Rete per il Diritto alla città

Il 7 maggio 2015, all’alba, veniva sgomberato Scup, spazio occupato a San Giovanni. Il 7 maggio 2015, al tramonto, veniva occupato il nuovo Scup da un corteo cittadino che denunciava lo sgombero, ma anche l’arroganza e le procedure anomale utilizzate dalla proprietà a scapito della volontà di un intero territorio. Nelle ultime ore stanno sopraggiungendo decine di denunce per quei fatti. La celerità, generalmente anomala alla magistratura romana, ci restituisce l’idea che evidentemente quella giornata non sia andata molto giù all’amministrazione, al prefetto e alle forze dell’ordine.

In effetti, ammettiamo, che le facce basite della questura siano un ricordo piacevole di quel pomeriggio. Ma ancor più soddisfacente è stato vedere tanti e tante, dopo essere stati tutta la mattina sotto al sole inermi a vedere le ruspe fare a pezzi Scup, attraversare le strade di San Giovanni con il preciso intento di non far precipitare nelle macerie la ricchezza che quello spazio ha significato per il territorio.
━━━━━━━━
OBIETTIVO 1
Indica quante righe dei record contengono la parola "hexagon". Scrivi soltanto il numero.
━━━━━━━━
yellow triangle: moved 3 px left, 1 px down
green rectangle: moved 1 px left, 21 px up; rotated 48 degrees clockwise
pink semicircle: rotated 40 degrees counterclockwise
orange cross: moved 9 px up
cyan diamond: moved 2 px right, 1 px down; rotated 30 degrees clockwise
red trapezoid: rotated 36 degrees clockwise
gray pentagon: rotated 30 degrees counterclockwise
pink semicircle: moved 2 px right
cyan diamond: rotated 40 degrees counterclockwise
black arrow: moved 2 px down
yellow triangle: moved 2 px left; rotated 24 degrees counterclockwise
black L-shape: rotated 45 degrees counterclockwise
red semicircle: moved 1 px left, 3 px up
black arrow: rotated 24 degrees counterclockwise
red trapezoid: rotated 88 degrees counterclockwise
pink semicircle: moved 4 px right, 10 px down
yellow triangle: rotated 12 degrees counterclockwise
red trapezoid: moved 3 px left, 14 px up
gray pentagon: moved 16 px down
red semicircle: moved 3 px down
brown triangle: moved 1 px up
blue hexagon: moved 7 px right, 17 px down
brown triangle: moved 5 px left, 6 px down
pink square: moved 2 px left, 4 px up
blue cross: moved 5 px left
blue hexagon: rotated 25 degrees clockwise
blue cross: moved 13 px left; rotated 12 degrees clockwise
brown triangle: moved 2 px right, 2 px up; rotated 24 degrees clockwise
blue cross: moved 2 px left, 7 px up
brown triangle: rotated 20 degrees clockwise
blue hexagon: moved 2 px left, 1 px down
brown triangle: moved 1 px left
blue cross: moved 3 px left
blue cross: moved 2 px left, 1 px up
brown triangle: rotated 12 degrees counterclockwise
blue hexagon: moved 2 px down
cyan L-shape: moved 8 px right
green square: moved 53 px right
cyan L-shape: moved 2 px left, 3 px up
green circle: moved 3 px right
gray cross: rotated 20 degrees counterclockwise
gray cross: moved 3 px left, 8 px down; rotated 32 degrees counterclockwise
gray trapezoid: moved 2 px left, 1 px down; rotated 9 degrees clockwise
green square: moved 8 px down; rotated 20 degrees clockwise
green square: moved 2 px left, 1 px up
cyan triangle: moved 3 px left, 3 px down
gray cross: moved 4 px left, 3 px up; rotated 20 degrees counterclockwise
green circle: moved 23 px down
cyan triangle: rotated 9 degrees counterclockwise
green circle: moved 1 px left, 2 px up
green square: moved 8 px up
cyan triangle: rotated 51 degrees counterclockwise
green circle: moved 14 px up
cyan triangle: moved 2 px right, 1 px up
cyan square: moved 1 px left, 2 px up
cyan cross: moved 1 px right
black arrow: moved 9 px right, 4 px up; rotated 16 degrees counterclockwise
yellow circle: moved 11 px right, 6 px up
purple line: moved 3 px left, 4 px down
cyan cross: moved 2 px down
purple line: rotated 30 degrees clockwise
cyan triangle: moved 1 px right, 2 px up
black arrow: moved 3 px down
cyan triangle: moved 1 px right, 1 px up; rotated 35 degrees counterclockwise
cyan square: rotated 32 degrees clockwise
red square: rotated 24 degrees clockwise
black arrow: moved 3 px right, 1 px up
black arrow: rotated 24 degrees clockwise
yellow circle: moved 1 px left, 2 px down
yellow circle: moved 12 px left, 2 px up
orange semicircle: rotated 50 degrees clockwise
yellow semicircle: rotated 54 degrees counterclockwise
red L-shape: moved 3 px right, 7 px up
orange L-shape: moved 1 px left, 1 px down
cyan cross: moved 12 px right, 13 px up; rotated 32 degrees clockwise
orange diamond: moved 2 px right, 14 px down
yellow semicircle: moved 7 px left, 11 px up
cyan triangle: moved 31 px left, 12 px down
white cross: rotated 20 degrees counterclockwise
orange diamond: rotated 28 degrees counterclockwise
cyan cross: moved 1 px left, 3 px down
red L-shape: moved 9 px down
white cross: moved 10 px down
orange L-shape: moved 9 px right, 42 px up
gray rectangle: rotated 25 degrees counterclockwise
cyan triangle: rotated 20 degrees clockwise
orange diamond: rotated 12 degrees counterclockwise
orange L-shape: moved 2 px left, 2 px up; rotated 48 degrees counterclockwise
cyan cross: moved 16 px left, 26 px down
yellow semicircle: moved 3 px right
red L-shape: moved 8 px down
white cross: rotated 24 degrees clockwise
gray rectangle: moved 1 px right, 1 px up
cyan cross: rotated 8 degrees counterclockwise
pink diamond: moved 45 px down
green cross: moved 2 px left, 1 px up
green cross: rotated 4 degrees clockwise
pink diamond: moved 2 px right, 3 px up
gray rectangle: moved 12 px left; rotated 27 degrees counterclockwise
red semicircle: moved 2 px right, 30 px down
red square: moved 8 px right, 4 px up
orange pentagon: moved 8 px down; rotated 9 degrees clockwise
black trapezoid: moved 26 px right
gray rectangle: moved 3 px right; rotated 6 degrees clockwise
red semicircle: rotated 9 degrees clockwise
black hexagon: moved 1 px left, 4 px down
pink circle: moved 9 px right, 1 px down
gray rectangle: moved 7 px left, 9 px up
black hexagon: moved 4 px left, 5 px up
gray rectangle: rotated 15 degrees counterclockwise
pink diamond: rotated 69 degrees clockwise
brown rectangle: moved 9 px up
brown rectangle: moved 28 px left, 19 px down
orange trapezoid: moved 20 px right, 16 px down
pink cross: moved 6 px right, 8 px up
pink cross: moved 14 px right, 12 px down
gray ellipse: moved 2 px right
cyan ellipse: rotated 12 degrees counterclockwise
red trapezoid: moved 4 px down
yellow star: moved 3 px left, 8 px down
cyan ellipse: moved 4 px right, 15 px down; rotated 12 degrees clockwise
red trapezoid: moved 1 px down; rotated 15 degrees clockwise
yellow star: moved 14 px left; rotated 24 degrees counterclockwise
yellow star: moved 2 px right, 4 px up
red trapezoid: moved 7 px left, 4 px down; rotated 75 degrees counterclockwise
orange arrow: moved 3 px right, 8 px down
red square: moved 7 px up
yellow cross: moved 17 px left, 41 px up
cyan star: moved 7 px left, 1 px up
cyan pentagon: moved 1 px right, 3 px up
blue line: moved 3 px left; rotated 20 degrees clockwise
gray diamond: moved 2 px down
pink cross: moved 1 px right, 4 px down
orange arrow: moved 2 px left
━━━━━━━━
OBIETTIVO 2
Elenca tutte le autorità e istituzioni pubbliche nominate nell'estratto sullo sgombero di Scup.

RISPOSTA COMPLETA 1
6

RISPOSTA COMPLETA 2
- magistratura romana
- amministrazione
- prefetto
- forze dell'ordine
- questura